This morning shortly before 10:30 AM PST NASA’s MAVEN (Mars Atmosphere and Volatile EvolutioN) spacecraft successfully launched aboard the Atlas V rocket from Cape Canaveral. This mission will study the Martian upper atmosphere with particular focus on the question of how the planet went from having air and water to being the dry, cold desert it is today.
Luxel built filters for two of the eight instruments aboard MAVEN: the Suprathermal and Thermal Ion Composition (STATIC) instrument which will study thermal ions and the Solar Energetic Particle (SEP) instrument which will measure solar wind. Both instruments contain free-standing Aluminum/ LUXFilm® Polyimide/Aluminum filters built by Luxel and STATIC also utilizes meshed Carbon/ Aluminum / Titanium/ Carbon filters.
It will take 10 months for MAVEN to reach Mars, and once there, it will also serve as a communications relay for NASA’s Opportunity and Curiosity surface rovers.

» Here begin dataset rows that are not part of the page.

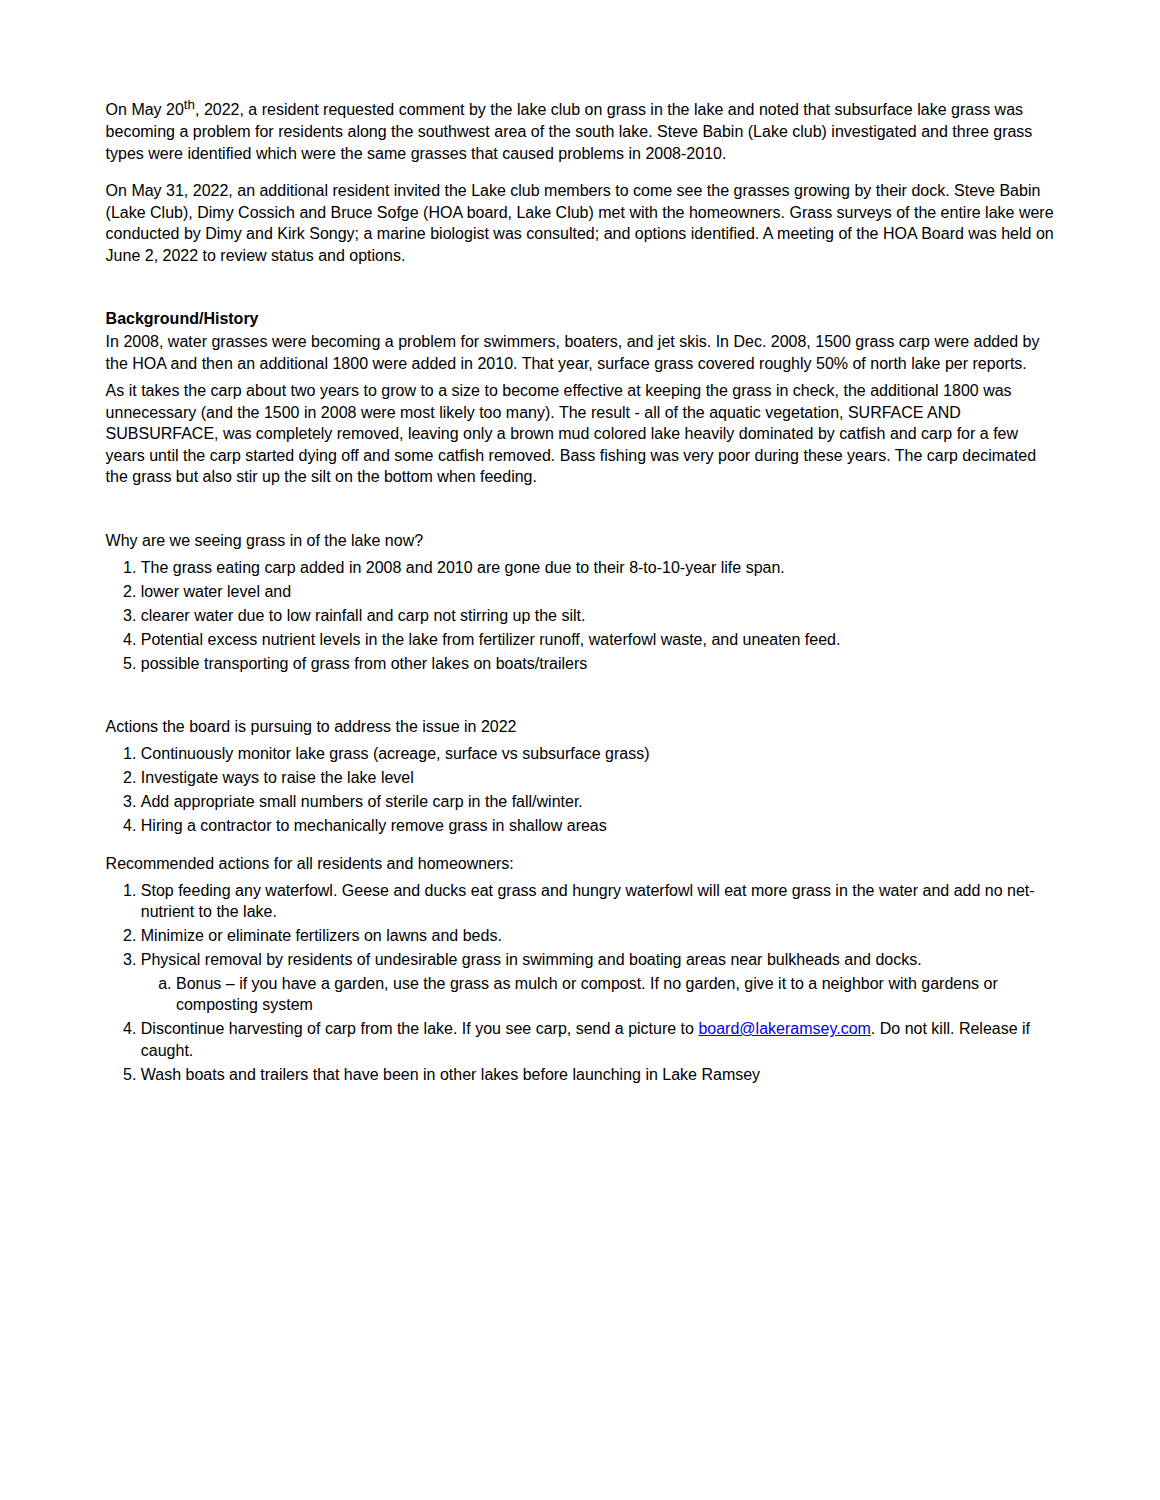On May 20th, 2022, a resident requested comment by the lake club on grass in the lake and noted that subsurface lake grass was becoming a problem for residents along the southwest area of the south lake. Steve Babin (Lake club) investigated and three grass types were identified which were the same grasses that caused problems in 2008-2010.
On May 31, 2022, an additional resident invited the Lake club members to come see the grasses growing by their dock. Steve Babin (Lake Club), Dimy Cossich and Bruce Sofge (HOA board, Lake Club) met with the homeowners. Grass surveys of the entire lake were conducted by Dimy and Kirk Songy; a marine biologist was consulted; and options identified. A meeting of the HOA Board was held on June 2, 2022 to review status and options.
Background/History
In 2008, water grasses were becoming a problem for swimmers, boaters, and jet skis. In Dec. 2008, 1500 grass carp were added by the HOA and then an additional 1800 were added in 2010. That year, surface grass covered roughly 50% of north lake per reports.
As it takes the carp about two years to grow to a size to become effective at keeping the grass in check, the additional 1800 was unnecessary (and the 1500 in 2008 were most likely too many). The result - all of the aquatic vegetation, SURFACE AND SUBSURFACE, was completely removed, leaving only a brown mud colored lake heavily dominated by catfish and carp for a few years until the carp started dying off and some catfish removed. Bass fishing was very poor during these years. The carp decimated the grass but also stir up the silt on the bottom when feeding.
Why are we seeing grass in of the lake now?
The grass eating carp added in 2008 and 2010 are gone due to their 8-to-10-year life span.
lower water level and
clearer water due to low rainfall and carp not stirring up the silt.
Potential excess nutrient levels in the lake from fertilizer runoff, waterfowl waste, and uneaten feed.
possible transporting of grass from other lakes on boats/trailers
Actions the board is pursuing to address the issue in 2022
Continuously monitor lake grass (acreage, surface vs subsurface grass)
Investigate ways to raise the lake level
Add appropriate small numbers of sterile carp in the fall/winter.
Hiring a contractor to mechanically remove grass in shallow areas
Recommended actions for all residents and homeowners:
Stop feeding any waterfowl. Geese and ducks eat grass and hungry waterfowl will eat more grass in the water and add no net-nutrient to the lake.
Minimize or eliminate fertilizers on lawns and beds.
Physical removal by residents of undesirable grass in swimming and boating areas near bulkheads and docks.
Bonus – if you have a garden, use the grass as mulch or compost. If no garden, give it to a neighbor with gardens or composting system
Discontinue harvesting of carp from the lake. If you see carp, send a picture to board@lakeramsey.com. Do not kill. Release if caught.
Wash boats and trailers that have been in other lakes before launching in Lake Ramsey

You can learn more about the mission here.

The Atlas V rocket containing MAVEN takes off from Cape Canaveral – November 18, 2013. Photo credit: NASA
NASA’s Mars Atmosphere and Volatile Evolution (MAVEN) mission started with a smooth start and perfect dispatch from Cape Canaveral Air Force Station’s Space Launch Complex 41. The United Launch Alliance Atlas V rocket stealing the 5,400-pound shuttle lifted away at 1:28 p.m. EST, the mission’s first open chance. MAVEN’s solar arrays deployed and are delivering power.
“We’re as of now around 14,000 miles far from Earth and taking off to the Red Planet at this time,” said MAVEN Project Manager David Mitchell of NASA’s Goddard Space Flight Center.

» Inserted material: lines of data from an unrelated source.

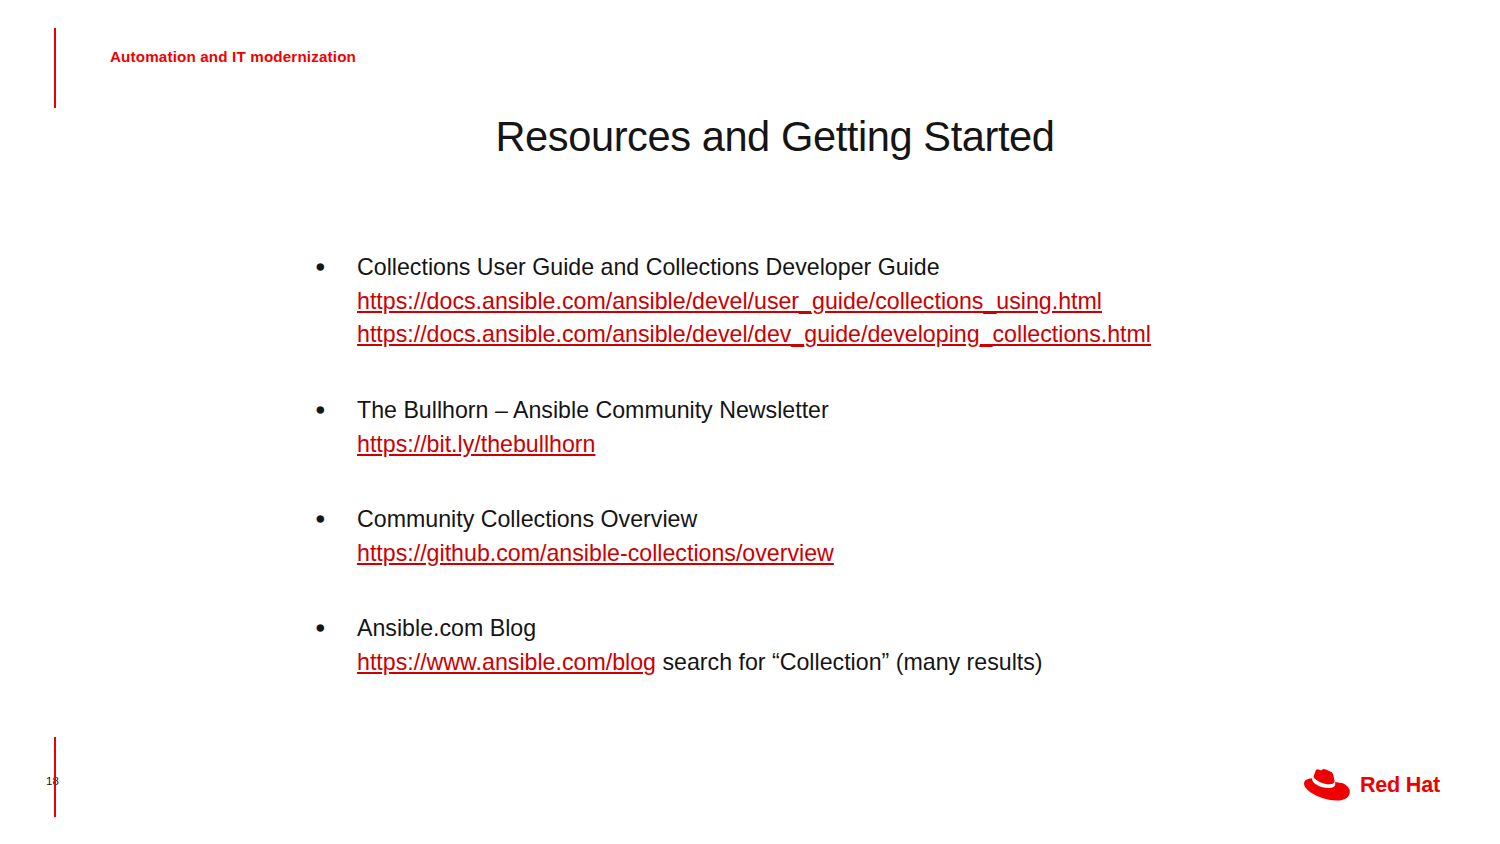Automation and IT modernization
Resources and Getting Started
Collections User Guide and Collections Developer Guide https://docs.ansible.com/ansible/devel/user_guide/collections_using.html
https://docs.ansible.com/ansible/devel/dev_guide/developing_collections.html
The Bullhorn – Ansible Community Newsletter https://bit.ly/thebullhorn
Community Collections Overview https://github.com/ansible-collections/overview
Ansible.com Blog https://www.ansible.com/blog search for “Collection” (many results)
18
Red Hat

MAVEN Principal Investigator Bruce Jakosky joined Mitchell in applauding the mission team for its drive and commitment. NASA Goddard in Greenbelt, Md., deals with the venture and provided two of the science instruments for the mission. Lockheed Martin fabricated the rocket and is in charge of mission operations. The University of California at Berkeley’s Space Sciences Laboratory gave science instruments to the mission. NASA’s Jet Propulsion Laboratory in Pasadena, Calif., provides navigation support, Deep Space Network backing, and Electra information transfers hand-off equipment and operations. Jakosky is with the Laboratory for Atmospheric and Space Physics at the University of Colorado at Boulder.